Drop Dead Gorgeous (1999)

Directed by Michael Patrick Jann; Starring Kristen Dunst, Denise Richards, Kirstie Alley, Ellen Barkin, Allison Janney, Brittany Murphy, Michael McShane, Mindy Sterling, Shannon Nelson, and William Sasso

I must admit that I was expecting very little from this mockumentary. The trailers for it left it looking terribly unappealing and the cast were of those who have made many mistakes in their careers recently. So saying that Drop Dead Gorgeous simply surprised me would be an understatement. Often hilarious, the film delivers some of the biggest laughs since Election.
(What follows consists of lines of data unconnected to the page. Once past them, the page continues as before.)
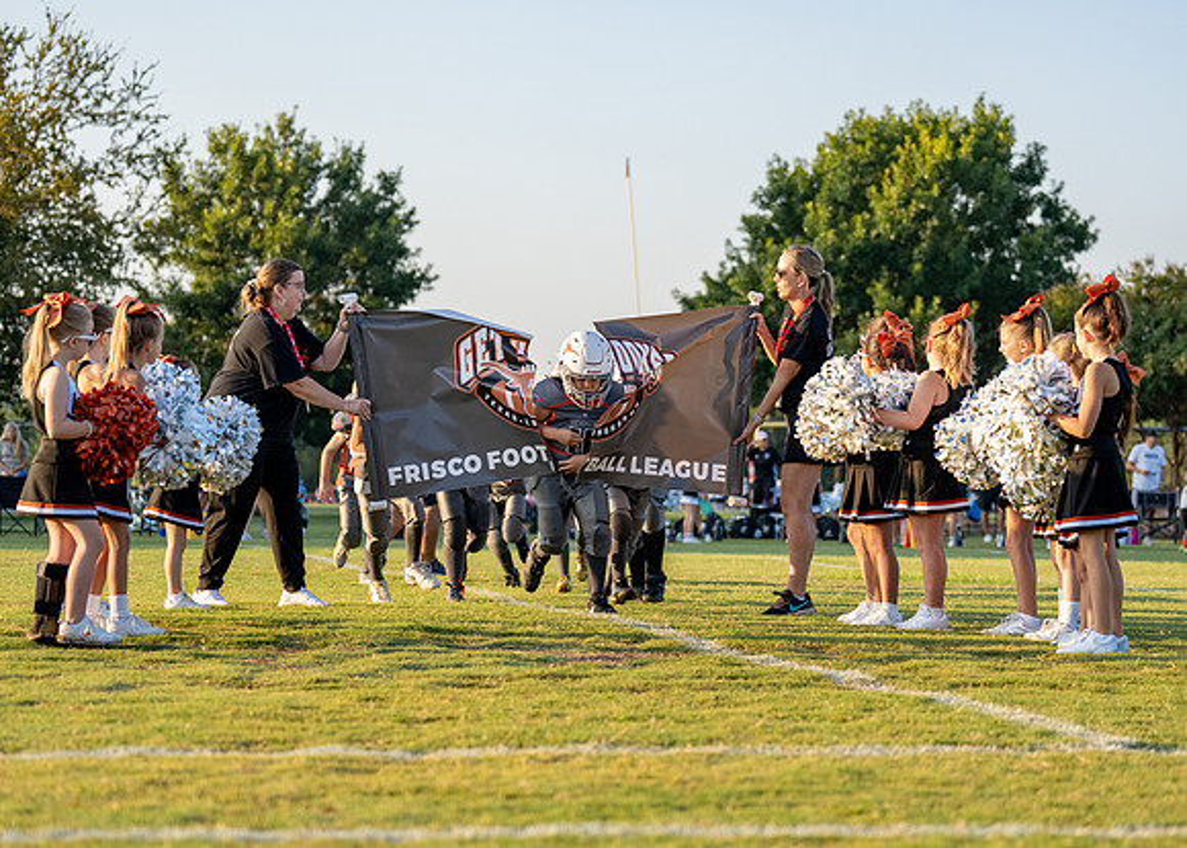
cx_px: 579
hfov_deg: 22.1
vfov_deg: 15.9
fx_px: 3039
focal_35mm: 90
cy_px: 417
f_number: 2.8
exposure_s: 1/2500
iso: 500
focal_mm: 70
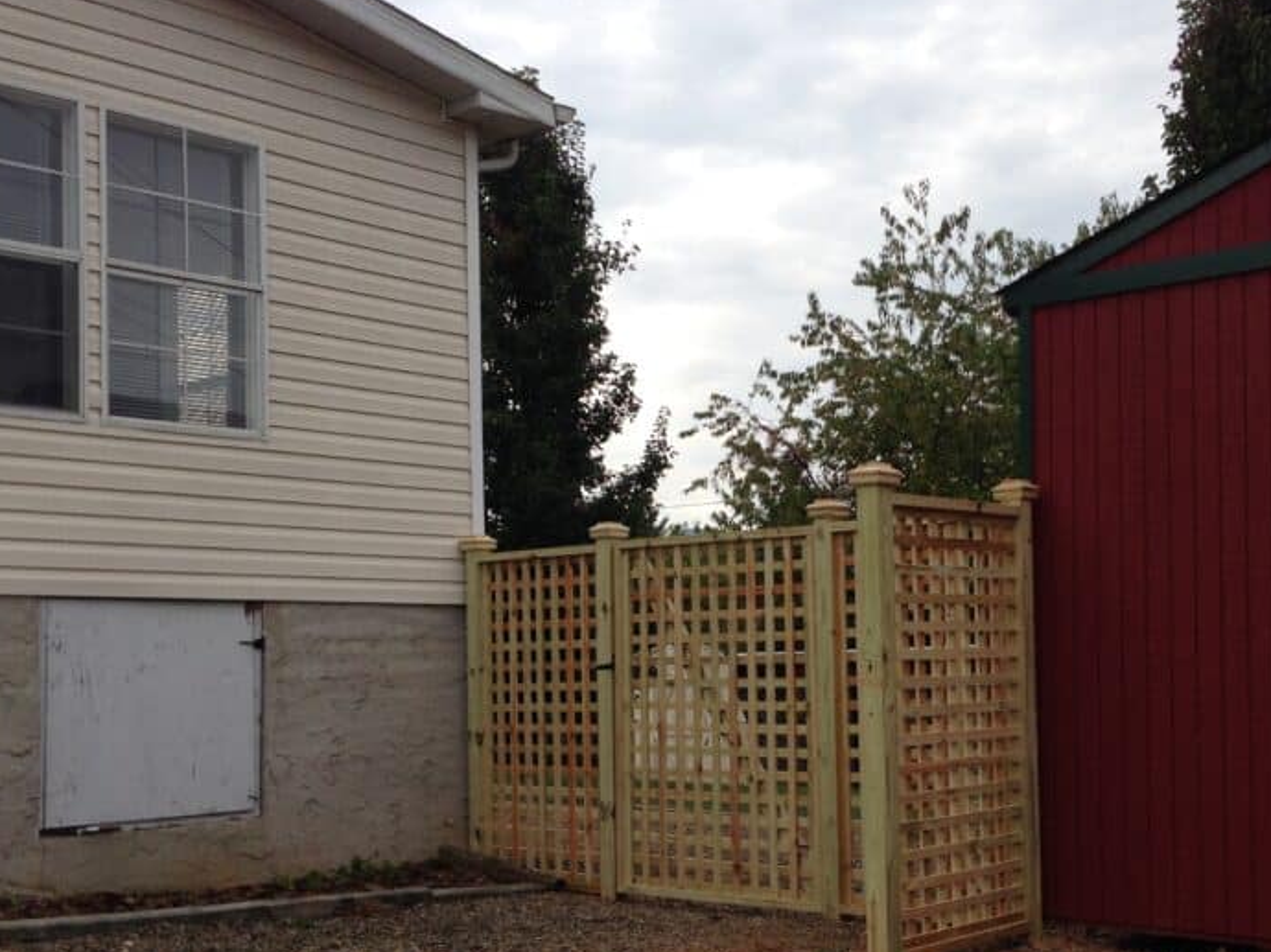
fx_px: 1799
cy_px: 595
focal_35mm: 49
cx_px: 777
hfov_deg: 38.7
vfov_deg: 29.5
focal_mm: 4.12
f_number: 2.4
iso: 50
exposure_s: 1/695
The film is the fake documentary on a beauty pageant in a small town that causes all kinds of havoc ranging from the large war between contestants to the multitude of problems found in the judges. The main two contestants are Rebecca (Richards) and Amber (Dunst). Rebecca seems to be the front runner thanks to the fact that the pageant is being run by her mother and previous winner Gladys (Alley), though easily the most hated by those that know her. Amber is the opposite as she is likable and has more aspirations than Rebecca: she yearns to become a Diane Sawyer for her generation.

The film is full of off-beat characters ranging from Amber’s bar-can handed mother (Barkin) to the peppy girl who sees herself unable to meet the expectations of her parents after her brother goes on Broadway (Murphy) to the highly devout and straight laced assistant of Alley’s (Sterling). All of the performances seem to work with the exception of Kirstie Alley (though all the accents seem quite off). I even found Barkin somewhat enjoyable in this (that is quite an achievement). The film is very mean spirited and very macabre at times. The fact that it has a song and dance number involving a anorexic ex-queen being wheeled around in a wheelchair by a nurse and lip-synching to a song should say just how far this film will go (that scene is easily the funniest in the film). The humor is biting and very politically incorrect posing Lutherans as gun freaks and women as stereotypes (the fact that it is written by a woman quite surprised me). I must admit that the type of humor here was in the vain of, say, Election and Rushmore with a bit of There’s Something About Mary and will probably offend most of the country (though it seems that South Park failed to offend anyone beyond Winona Rider, so who knows?). As cruel and mean and just plain evil as Drop Dead Gorgeous was, I still liked it and actually intend on seeing it again.